De la IA generativa a la IA agéntica: hacia un consumo delegado


Recientemente, la propia inteligencia artificial ha cambiado de escala. Tras la IA generativa, capaz de producir contenido, emerge ahora la IA agéntica, diseñada para actuar, posiblemente de manera proactiva y autónoma. Estos nuevos asistentes personales —que ya están siendo probados por Google o Perplexity— aprenden todo sobre el consumidor: sus gustos, presupuesto, métodos de entrega preferidos, horarios habituales... y llegan incluso a realizar las compras cotidianas por él.


Para 2027, se espera que casi uno de cada dos consumidores en el mundo interactúe con un "AI shopper". Este último no se limitará a recomendar: buscará, comparará, negociará y comprará directamente. Es más, para el horizonte de 2028, la web se habrá adaptado a estos agentes tanto como a los humanos: habrá menos páginas de "escaparate" y más experiencias transaccionales. Estamos ante un cambio de paradigma completo en la manera de consumir.
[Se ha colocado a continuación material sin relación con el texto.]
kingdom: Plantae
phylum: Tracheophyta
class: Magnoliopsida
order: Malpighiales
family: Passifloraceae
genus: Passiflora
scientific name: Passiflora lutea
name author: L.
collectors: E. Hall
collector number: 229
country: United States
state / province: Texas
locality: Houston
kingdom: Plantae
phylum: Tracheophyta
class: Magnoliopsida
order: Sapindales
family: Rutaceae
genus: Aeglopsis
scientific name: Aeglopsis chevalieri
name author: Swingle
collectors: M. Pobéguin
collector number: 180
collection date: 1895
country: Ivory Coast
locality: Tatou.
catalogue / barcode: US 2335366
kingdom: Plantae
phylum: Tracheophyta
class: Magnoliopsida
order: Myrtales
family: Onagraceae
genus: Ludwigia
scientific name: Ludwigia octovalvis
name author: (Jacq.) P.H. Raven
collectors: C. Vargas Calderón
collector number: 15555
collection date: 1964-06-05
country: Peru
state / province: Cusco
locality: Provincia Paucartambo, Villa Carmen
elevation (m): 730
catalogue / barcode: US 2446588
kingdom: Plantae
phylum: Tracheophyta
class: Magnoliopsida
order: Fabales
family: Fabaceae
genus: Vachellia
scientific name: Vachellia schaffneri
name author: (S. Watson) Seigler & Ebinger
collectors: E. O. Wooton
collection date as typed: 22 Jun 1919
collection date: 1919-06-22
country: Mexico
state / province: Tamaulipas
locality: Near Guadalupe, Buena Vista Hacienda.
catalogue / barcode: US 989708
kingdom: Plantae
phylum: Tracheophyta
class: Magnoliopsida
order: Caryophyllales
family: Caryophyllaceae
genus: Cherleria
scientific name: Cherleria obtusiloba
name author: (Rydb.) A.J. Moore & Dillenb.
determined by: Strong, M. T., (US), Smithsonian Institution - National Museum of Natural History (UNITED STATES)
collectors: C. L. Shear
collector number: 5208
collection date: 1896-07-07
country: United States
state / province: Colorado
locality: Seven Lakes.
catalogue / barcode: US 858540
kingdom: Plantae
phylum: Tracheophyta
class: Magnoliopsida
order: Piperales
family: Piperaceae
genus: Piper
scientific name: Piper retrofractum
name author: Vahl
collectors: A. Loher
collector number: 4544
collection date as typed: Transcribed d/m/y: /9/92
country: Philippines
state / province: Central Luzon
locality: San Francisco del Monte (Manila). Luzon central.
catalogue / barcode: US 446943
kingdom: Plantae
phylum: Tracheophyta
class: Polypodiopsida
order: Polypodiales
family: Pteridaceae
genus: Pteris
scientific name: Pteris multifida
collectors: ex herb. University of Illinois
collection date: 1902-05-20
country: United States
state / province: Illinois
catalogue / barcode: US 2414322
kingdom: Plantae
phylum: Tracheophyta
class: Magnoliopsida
Aculturación y cumplimiento: las dos condiciones del éxito


Estas mutaciones exigen la implementación de una verdadera cultura del cambio en las enseñas. Porque la inteligencia artificial, más que una revolución tecnológica, impone una reinvención en la forma de trabajar de los retailers: estos ya no deberán preguntarse de entrada "cómo" lanzar un producto o una promoción, sino "por qué". ¿Qué utilidad, qué valor y qué ética hay detrás de cada interacción con el cliente?


Las empresas deberán acompañar a sus equipos, rediseñar sus procesos e integrar las limitaciones regulatorias. Si el RGPD sentó las bases, la IA Act —aplicable para 2026— las completa imponiendo transparencia, trazabilidad y control de los algoritmos. Finalmente, el uso responsable de la IA debe integrar su huella ambiental: eficiencia energética de los modelos, frugalidad de las infraestructuras y optimización de los flujos logísticos. El rendimiento del mañana será aquel que conjugue innovación, soberanía y sobriedad. En este contexto, la emergencia de un Retail Media europeo —soberano, ético y certificado— constituye un desafío estratégico mayor. Al diferenciarse de las plataformas dominantes estadounidenses, encarna una visión del comercio basada en la confianza, la calidad del dato y la protección del consumidor.